El grafito no era el material explosivo; al contrario, estaba allí para suprimir la radiactividad. Sin embargo, algunos de los bloques de la construcción estaban taladrados por unos orificios estrechos que habían rellenado con óxido de uranio, y ese sí era el material que emitía los neutrones. La pila estaba perforada por diez canales en los que se insertaban las barras de control. Estas consistían en unas varas de cuatro metros hechas de cadmio, un metal que absorbía los neutrones con una voracidad aún mayor que la del grafito. En ese preciso instante, las barras lo mantenían todo en calma. Cuando las retiraran de la pila, empezaría la diversión.

El uranio ya estaba emitiendo su radiación mortal, pero el grafito y el cadmio la retenían toda. La radiación se medía con unos contadores que soltaban unos chasquidos amenazadores y con un registrador de trazo, un rollo de papel continuo compasivamente silencioso. El despliegue de controles y medidores que había junto a Greg, en la tribuna, era lo único que despedía calor en aquel lugar.
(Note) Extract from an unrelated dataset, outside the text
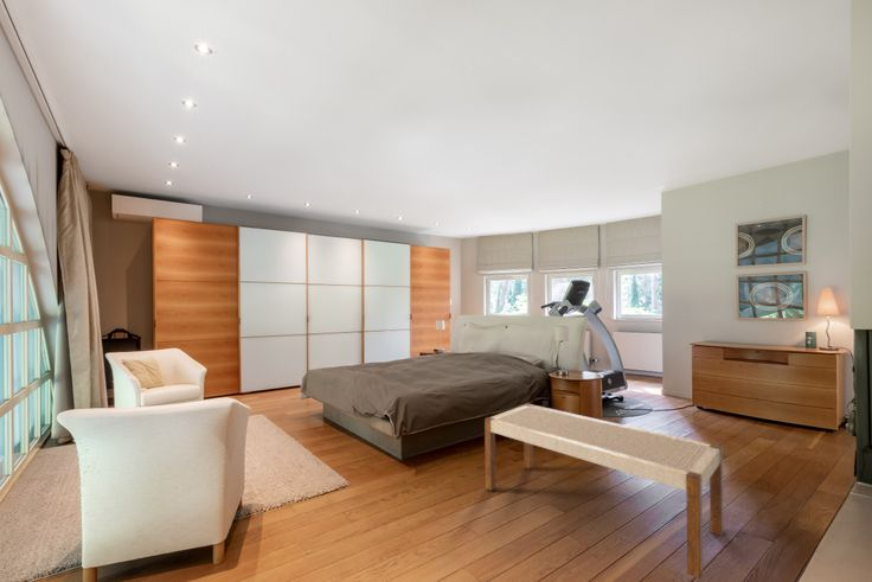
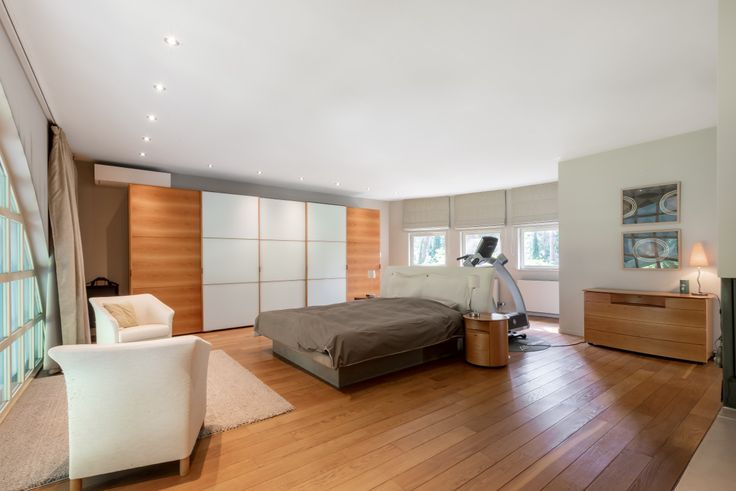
- bench [483,402,725,580]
Su visita tenía lugar el miércoles 2 de diciembre, un día de viento y frío glacial en Chicago. El día en que la pila debía llegar por primera vez a niveles críticos. Greg estaba allí para asistir al experimento en representación de su jefe, el general Groves; a todo el mundo le había soltado la jovial indirecta de que Groves temía una explosión y que por eso había delegado en Greg para que se arriesgara por él. En realidad tenía una misión más siniestra. Iba a realizar una valoración inicial de los científicos con vistas a decidir quién podía suponer un peligro para la seguridad.

La seguridad del proyecto Manhattan era una pesadilla. Los científicos de élite eran extranjeros, y la mayoría del resto de colaboradores eran de izquierdas, o bien directamente comunistas, o liberales que tenían amigos comunistas. Si hubiesen despedido a todos los que eran sospechosos, apenas habría quedado nadie. Así que Greg estaba intentando averiguar quiénes de ellos suponían un riesgo mayor.

Enrico Fermi tenía unos cuarenta años. Era un hombre pequeño, con una calva incipiente y la nariz larga, y sonreía con gran encanto mientras supervisaba el aterrador experimento. Vestía un traje elegante y chaleco. A media mañana ordenó el comienzo de la prueba.

Le indicó a un técnico que extrajera todas las barras de control de la pila menos una.

—¿Qué? ¿Todas a la vez? —preguntó Greg. Aquello le parecía terroríficamente precipitado.

El científico que estaba a su lado, Barney McHugh, se lo explicó.

—Anoche llegamos hasta ese mismo punto. Funcionó bien.

—Me alegro de oírlo —repuso Greg.

McHugh, un hombre con barba y gordinflón, ocupaba los últimos lugares en la lista de sospechosos de Greg. Era estadounidense y sin intereses políticos. La única tacha en su expediente era que tenía una mujer extranjera: británica, lo cual nunca era buena señal, pero tampoco constituía una prueba de alta traición.

Greg había supuesto que contarían con algún mecanismo sofisticado para retirar e insertar las barras, pero era mucho más simple. El técnico acercaba una escalera a la pila, subía hasta la mitad de los peldaños y sacaba las barras a mano.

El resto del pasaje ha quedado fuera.